After writing to Sebastian James, the firm's chief executive, he sent this polite reply: 'I don't think we covered ourselves in glory in terms of the advice we gave you.
We do allow customers to return unused products within a period of time, even if they are not faulty and I'm sorry you were told differently.'
Great. And he says that the staff in the store that I visited are to be retrained.
He did add, however, that the gadgets where the box seals are broken 'are, in many cases, worthless,' so Dixons 'needs to be stricter' than fashion retailers on returns. That is just a little bit too vague for my liking.
Aid the elderly
Surrey County Council's response to the care funding crisis embodies everything that is wrong with the way our elderly are looked after.

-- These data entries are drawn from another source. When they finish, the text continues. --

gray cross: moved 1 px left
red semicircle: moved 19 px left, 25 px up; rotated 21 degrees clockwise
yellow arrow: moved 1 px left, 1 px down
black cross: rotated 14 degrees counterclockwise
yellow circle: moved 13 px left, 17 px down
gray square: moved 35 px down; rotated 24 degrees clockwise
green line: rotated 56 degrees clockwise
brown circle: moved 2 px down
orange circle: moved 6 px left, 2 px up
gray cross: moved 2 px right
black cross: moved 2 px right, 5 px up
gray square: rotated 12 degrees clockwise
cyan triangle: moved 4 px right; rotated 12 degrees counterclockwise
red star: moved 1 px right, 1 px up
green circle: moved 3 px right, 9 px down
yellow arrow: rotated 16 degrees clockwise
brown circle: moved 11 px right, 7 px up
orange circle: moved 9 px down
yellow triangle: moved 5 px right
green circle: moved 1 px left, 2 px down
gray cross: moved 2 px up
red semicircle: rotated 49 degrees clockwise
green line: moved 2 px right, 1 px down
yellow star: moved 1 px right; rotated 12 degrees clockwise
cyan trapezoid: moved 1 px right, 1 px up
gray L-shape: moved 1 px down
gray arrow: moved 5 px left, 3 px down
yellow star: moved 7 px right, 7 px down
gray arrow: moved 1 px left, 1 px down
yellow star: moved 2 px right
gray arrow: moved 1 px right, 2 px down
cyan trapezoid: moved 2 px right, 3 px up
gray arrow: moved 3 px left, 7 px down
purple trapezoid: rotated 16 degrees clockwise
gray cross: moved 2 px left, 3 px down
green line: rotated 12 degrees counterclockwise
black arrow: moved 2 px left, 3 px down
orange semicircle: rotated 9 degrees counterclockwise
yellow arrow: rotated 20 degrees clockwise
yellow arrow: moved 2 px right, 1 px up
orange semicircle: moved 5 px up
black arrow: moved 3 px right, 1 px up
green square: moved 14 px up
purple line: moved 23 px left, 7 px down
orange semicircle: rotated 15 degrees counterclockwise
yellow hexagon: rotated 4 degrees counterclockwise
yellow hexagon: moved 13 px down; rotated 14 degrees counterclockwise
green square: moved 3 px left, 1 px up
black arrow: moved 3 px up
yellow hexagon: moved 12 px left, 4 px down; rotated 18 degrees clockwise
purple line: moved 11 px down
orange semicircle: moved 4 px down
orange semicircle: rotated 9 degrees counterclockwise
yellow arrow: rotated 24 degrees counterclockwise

Money Mail has seen documents that show officials went into the empty home of a widowed nursing home resident in her 80s to find proof she could afford care fees.
The council got her permission to do this just a month before she was judged incapable of managing her affairs.
It found bank statements showing £39,518 in savings and now wants to take control of her estate - she has since died - to cover the £36,333 care fees it paid.
The cash-strapped councils can't afford care bills of up to £1,000 a week per person - but who can? The Government could help.
How about allowing money to be taken out of pensions tax-free to pay for care? And perhaps give people a 50p top-up for every £1 put into a 'care Isa'?
Everyone in Britain must share the care funding burden now - and that still has to include the state.